Ce dont je me souviens le plus dans les explications de Drainville, avant les élections, est ceci: la Charte est légale puisqu’un professeur est d’accord avec son orientation; la Charte fait consensus tel que démontré par un sondage internet non scientifique auquel 30 000 personnes ont répondu; la Charte a été validée par une commission parlementaire à laquelle les opposants n’ont pas été invités. C’était prendre les électeurs pour des nonos. Quant aux explications données après les élections, elles sont à l’effet que la Charte aurait été amendée avant le vote de façon à rallier la CAQ. Pas fort.

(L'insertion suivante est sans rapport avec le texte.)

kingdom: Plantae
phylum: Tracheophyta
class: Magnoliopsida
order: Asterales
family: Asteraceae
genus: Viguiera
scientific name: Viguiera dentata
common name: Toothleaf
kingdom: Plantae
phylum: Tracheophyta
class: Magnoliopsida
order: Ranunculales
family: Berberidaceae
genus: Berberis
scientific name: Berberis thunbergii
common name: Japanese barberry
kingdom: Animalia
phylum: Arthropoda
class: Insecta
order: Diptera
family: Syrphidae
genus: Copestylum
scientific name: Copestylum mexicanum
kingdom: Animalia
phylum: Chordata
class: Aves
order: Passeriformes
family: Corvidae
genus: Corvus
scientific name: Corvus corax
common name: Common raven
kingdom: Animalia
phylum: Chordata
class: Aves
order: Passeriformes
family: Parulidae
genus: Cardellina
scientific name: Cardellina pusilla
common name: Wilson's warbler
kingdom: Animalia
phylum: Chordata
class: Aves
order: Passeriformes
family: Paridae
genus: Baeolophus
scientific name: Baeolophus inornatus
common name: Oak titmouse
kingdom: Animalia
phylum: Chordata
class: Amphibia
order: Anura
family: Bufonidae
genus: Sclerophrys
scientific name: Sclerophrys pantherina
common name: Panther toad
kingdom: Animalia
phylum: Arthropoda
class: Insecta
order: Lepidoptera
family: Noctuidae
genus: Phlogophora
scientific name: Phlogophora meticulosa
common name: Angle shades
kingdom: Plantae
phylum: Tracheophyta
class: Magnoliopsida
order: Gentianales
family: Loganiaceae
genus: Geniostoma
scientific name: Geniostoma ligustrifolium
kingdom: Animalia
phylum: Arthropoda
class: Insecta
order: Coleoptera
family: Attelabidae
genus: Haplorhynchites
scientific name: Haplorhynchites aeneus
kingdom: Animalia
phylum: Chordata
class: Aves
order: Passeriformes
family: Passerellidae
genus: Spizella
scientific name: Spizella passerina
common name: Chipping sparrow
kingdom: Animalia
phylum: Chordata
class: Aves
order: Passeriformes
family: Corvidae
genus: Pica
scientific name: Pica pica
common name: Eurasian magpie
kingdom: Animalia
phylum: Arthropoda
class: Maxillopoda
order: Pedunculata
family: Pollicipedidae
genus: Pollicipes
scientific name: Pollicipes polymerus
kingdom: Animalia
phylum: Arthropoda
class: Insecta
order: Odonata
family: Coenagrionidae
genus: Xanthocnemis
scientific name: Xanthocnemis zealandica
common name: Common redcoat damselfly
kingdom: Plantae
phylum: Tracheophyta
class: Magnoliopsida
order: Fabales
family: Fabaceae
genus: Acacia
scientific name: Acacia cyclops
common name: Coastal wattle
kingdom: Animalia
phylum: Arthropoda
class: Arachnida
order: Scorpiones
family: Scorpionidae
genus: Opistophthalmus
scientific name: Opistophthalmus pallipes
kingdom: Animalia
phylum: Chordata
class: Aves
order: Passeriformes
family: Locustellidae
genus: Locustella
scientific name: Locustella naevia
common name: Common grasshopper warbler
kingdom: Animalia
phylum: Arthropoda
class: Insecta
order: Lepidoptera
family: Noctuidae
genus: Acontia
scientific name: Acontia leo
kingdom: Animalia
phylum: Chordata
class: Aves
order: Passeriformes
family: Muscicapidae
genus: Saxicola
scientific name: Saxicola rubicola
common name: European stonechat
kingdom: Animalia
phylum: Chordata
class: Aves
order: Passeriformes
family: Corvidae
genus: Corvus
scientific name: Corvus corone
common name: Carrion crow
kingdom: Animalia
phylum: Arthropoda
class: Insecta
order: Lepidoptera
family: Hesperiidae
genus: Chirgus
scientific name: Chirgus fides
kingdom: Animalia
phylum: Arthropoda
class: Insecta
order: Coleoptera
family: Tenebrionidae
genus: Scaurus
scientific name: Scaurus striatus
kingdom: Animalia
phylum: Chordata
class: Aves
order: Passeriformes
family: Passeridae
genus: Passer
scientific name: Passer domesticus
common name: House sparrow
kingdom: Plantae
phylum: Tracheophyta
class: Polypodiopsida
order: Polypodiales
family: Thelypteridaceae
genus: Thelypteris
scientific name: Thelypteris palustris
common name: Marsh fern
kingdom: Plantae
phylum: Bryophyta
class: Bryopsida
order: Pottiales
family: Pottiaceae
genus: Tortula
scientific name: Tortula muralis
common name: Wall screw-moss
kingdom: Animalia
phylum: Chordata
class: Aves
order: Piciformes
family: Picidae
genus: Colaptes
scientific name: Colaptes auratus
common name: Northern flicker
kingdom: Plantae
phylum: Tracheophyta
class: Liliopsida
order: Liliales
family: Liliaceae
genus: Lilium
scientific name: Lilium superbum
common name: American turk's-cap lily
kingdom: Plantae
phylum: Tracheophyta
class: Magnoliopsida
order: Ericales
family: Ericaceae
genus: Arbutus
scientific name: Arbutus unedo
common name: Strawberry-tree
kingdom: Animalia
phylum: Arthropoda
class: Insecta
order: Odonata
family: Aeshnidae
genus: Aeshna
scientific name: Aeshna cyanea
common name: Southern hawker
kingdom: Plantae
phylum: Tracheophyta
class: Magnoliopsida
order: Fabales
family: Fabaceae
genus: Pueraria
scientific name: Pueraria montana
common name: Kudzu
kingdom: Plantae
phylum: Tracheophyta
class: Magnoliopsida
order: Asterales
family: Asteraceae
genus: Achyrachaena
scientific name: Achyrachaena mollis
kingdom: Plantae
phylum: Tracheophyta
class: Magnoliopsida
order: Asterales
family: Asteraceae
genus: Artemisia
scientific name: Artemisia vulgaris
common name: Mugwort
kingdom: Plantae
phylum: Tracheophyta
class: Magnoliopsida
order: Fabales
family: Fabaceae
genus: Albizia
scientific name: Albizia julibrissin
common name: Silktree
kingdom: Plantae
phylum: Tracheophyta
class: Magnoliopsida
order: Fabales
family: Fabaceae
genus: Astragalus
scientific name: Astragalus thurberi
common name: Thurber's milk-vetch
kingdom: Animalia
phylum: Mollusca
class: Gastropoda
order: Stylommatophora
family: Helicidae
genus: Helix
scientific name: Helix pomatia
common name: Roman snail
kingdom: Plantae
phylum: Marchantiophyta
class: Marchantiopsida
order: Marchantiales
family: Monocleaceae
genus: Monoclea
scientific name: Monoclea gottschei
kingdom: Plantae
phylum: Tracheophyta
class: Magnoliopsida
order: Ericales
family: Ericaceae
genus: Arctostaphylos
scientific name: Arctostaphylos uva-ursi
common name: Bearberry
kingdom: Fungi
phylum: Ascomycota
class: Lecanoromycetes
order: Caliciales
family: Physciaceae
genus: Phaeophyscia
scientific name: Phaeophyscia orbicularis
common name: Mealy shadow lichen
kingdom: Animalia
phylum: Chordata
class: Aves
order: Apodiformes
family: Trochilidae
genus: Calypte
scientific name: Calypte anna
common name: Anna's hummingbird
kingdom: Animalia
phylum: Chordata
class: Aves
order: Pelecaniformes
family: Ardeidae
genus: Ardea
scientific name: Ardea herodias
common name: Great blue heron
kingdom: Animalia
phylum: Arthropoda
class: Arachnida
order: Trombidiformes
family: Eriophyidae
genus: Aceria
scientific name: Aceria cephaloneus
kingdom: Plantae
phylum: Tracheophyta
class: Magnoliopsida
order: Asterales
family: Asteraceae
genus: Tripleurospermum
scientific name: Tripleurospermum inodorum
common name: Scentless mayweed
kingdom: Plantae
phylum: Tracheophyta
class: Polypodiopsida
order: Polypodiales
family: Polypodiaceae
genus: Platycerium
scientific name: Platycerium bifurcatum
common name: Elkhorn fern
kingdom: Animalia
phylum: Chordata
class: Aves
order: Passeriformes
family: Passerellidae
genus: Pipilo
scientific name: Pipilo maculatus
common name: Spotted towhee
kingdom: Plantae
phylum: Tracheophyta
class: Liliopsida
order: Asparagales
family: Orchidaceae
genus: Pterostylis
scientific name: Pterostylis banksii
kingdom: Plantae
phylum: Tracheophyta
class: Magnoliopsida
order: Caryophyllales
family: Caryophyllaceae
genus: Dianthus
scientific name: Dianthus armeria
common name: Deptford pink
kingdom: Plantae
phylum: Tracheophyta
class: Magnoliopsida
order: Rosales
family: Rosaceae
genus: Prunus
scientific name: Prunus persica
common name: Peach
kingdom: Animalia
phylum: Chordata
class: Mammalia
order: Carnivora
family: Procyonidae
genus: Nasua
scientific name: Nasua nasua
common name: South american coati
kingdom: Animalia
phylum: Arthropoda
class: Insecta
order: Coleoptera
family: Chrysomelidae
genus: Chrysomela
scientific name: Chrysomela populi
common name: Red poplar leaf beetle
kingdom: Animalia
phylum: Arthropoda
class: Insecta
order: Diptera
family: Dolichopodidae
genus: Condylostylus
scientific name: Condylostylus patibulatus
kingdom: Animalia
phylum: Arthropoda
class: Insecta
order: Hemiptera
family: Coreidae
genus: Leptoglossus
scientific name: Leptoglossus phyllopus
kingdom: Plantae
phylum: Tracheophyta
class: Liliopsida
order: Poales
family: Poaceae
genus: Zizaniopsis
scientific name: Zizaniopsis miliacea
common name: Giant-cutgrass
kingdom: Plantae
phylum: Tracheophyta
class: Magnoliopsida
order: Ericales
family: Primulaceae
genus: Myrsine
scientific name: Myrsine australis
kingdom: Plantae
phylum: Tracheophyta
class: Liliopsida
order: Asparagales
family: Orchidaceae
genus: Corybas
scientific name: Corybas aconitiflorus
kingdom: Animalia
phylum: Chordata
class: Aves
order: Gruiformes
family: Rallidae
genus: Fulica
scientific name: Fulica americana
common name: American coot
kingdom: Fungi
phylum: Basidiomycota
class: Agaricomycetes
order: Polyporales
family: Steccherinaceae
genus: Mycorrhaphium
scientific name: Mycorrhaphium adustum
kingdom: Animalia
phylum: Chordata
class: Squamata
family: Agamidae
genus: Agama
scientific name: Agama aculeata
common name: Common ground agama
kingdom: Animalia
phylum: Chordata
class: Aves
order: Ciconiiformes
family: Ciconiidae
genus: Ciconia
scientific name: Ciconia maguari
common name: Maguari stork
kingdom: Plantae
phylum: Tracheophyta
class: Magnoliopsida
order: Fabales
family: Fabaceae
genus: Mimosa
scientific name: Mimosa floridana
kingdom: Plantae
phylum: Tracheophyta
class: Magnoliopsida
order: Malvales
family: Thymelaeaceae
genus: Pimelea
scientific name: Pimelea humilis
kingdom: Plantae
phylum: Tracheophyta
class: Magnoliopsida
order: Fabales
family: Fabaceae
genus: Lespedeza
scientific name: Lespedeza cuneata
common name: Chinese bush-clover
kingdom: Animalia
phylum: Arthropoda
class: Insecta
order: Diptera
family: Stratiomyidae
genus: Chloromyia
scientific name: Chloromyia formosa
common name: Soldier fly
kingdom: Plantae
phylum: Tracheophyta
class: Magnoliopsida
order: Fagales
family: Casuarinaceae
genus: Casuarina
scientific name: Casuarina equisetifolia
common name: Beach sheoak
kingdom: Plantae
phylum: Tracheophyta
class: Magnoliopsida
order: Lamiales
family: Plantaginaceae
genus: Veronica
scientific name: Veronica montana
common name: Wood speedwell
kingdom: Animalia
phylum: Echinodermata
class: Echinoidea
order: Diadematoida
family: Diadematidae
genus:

Bernard Drainville est en train de brûler une par une toutes les qualités qu’il avait démontrées comme journaliste et qui lui avaient valu la faveur du public. La Charte, telle que déposée par Drainville en novembre 2013, a été une erreur, reconnue aujourd’hui par une majorité de ses confrères et consoeurs, mais non par lui-même. Il a une explication pour tout, notamment sur le pourquoi il n’a pas déposé les avis légaux du ministère de la Justice. C’est presque gênant.
DEUX CLASSES D’EMPLOYÉS
Aujourd’hui, Bernard Drainville, en tant que candidat à la chefferie du PQ, ne semble plus se battre pour arriver premier, mais plutôt se battre pour ne pas arriver dernier. Et il semble qu’il n’a rien trouvé de mieux que d’ajouter une clause grand-père à sa Charte originale. Nous aurions donc deux classes d’employés de l’État: ceux qui peuvent porter une croix de plus de 1 ½ pouce de haut et ceux qui peuvent en porter une de moins de 1 ½ pouce.
Tout le monde sait que les libéraux de Philippe Couillard vont déposer d’ici quelques mois leur propre projet de Charte. Et tout le monde sait qu’elle sera très différente de celle de Bernard Drainville (c’est normal), qu’elle sera beaucoup plus consensuelle (c’est normal), qu’elle aura été validée officiellement par le ministère de la Justice (c’est normal) et qu’elle ne sera pas basée sur un sondage internet (c’est normal aussi). Autrement dit, la version libérale de la Charte ne sera pas conçue pour gagner une élection puisqu’il ne devrait pas y en avoir avant plusieurs années.
Comme quoi les stratégies électorales ne donnent pas toujours les résultats escomptés. Demandez-le à Bernard Drainville, le Don Quichotte du PQ.